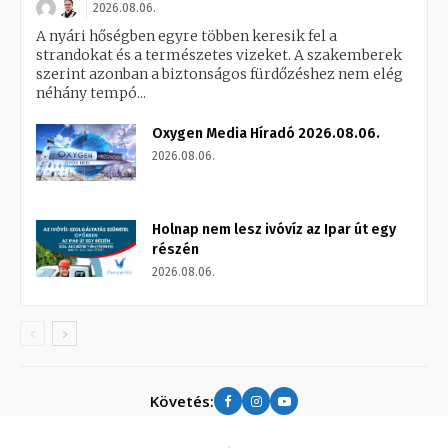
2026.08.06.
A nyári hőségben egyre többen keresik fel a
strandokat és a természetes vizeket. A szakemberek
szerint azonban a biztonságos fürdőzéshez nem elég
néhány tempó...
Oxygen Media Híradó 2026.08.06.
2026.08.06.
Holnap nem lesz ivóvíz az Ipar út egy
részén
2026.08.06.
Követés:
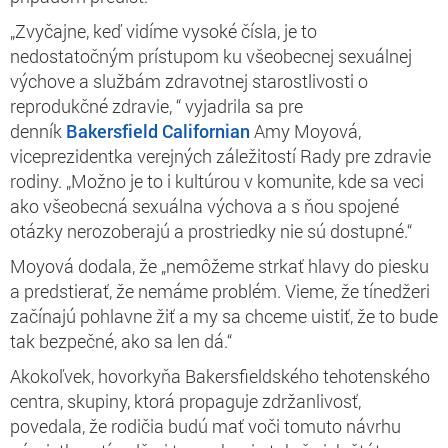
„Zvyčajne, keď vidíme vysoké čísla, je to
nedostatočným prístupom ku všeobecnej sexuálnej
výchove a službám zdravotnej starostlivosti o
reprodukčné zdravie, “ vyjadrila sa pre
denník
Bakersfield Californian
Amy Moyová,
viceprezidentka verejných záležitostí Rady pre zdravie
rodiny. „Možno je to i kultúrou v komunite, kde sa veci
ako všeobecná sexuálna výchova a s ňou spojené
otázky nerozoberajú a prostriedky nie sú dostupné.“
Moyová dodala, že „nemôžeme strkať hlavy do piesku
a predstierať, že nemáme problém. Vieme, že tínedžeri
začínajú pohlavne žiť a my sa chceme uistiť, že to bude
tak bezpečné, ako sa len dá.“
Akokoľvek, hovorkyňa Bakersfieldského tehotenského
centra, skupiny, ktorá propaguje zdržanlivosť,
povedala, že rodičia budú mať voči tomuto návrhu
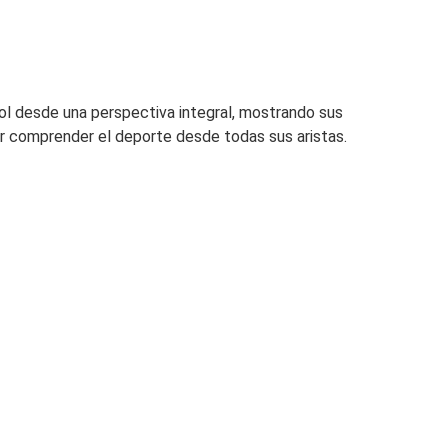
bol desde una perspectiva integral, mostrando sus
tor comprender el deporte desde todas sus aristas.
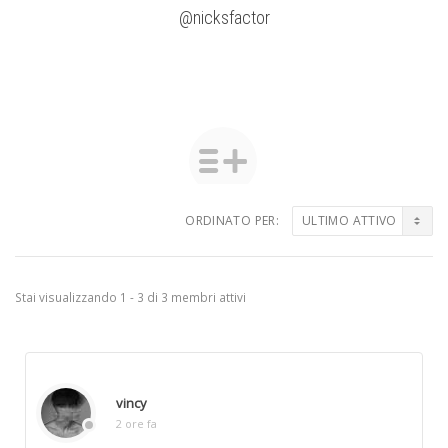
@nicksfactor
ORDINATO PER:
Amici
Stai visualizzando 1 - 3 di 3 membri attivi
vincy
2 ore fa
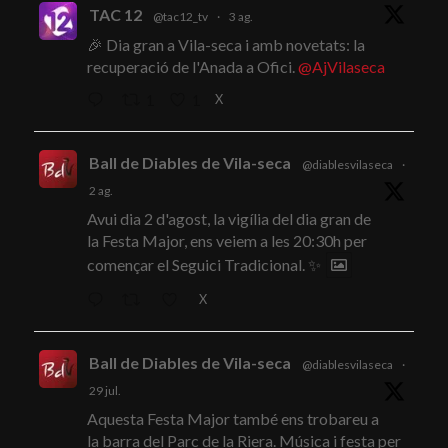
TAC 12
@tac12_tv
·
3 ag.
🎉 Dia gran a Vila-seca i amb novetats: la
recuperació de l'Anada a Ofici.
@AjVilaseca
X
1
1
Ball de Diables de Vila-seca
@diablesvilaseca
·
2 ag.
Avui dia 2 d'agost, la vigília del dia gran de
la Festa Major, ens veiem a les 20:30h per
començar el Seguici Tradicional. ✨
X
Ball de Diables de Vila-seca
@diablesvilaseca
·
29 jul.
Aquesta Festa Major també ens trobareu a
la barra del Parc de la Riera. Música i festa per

——————————

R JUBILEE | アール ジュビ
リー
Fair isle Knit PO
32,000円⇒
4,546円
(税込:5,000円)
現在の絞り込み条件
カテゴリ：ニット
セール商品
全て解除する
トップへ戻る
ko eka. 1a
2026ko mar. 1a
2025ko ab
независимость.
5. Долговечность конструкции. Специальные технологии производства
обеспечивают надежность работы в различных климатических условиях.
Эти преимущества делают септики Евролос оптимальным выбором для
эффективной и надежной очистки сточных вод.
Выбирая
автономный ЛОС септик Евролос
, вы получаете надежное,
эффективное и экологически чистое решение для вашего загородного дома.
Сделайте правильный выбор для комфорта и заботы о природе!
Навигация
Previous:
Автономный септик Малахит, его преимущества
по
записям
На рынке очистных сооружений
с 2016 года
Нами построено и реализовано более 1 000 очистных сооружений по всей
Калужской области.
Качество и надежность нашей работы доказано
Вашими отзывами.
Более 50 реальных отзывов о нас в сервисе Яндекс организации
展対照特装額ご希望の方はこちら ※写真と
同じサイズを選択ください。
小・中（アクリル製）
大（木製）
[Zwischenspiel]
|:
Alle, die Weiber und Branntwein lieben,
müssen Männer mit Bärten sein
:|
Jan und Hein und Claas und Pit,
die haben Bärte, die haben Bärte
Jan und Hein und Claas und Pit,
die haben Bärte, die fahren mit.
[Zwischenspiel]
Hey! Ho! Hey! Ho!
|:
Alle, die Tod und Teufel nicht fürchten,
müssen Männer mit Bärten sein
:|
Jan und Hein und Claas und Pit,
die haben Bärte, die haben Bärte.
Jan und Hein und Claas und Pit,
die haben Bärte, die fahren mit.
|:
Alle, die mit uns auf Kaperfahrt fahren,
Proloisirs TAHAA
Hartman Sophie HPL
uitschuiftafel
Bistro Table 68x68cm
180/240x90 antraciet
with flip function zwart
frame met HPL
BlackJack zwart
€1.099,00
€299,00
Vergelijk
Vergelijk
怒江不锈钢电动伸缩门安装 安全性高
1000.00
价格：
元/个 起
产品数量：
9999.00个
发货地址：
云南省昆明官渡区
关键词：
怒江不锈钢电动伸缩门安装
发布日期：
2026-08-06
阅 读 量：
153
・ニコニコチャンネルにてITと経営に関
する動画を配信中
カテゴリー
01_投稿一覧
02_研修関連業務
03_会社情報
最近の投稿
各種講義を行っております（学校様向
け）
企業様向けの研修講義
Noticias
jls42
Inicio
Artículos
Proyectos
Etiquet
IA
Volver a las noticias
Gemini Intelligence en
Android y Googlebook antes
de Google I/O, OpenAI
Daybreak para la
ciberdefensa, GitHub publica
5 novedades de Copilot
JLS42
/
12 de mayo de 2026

——————————

▶ **Required work**
Going through the material above, work out how many lines contain the string "haben" and give only that figure.

▶ **Solved problem**
4